EXERCISE DIRECTIONS ▸ Keyword search on "Partner": report each line of the records that contains it.

MATERIAL PROVIDED ▸
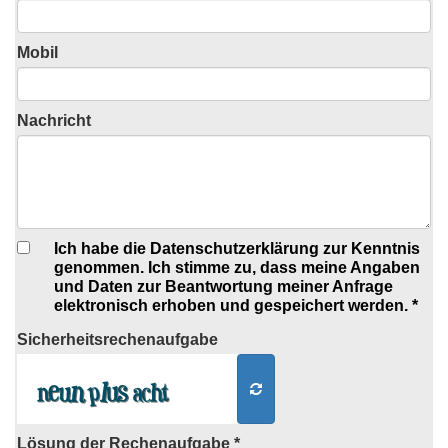
Mobil
Nachricht
Ich habe die Datenschutzerklärung zur Kenntnis
genommen. Ich stimme zu, dass meine Angaben
und Daten zur Beantwortung meiner Anfrage
elektronisch erhoben und gespeichert werden. *
Sicherheits
rechenaufgabe
Lösung der Rechenaufgabe *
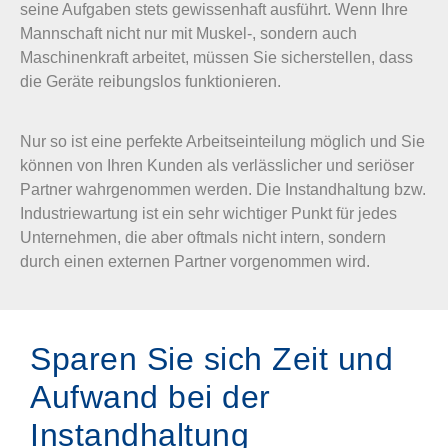
seine Aufgaben stets gewissenhaft ausführt. Wenn Ihre
Mannschaft nicht nur mit Muskel-, sondern auch
Maschinenkraft arbeitet, müssen Sie sicherstellen, dass
die Geräte reibungslos funktionieren.
Nur so ist eine perfekte Arbeitseinteilung möglich und Sie
können von Ihren Kunden als verlässlicher und seriöser
Partner wahrgenommen werden. Die Instandhaltung bzw.
Industriewartung ist ein sehr wichtiger Punkt für jedes
Unternehmen, die aber oftmals nicht intern, sondern
durch einen externen Partner vorgenommen wird.
Sparen Sie sich Zeit und
Aufwand bei der
Instandhaltung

RESULT OF THIS TASK ▸
Partner wahrgenommen werden. Die Instandhaltung bzw.
durch einen externen Partner vorgenommen wird.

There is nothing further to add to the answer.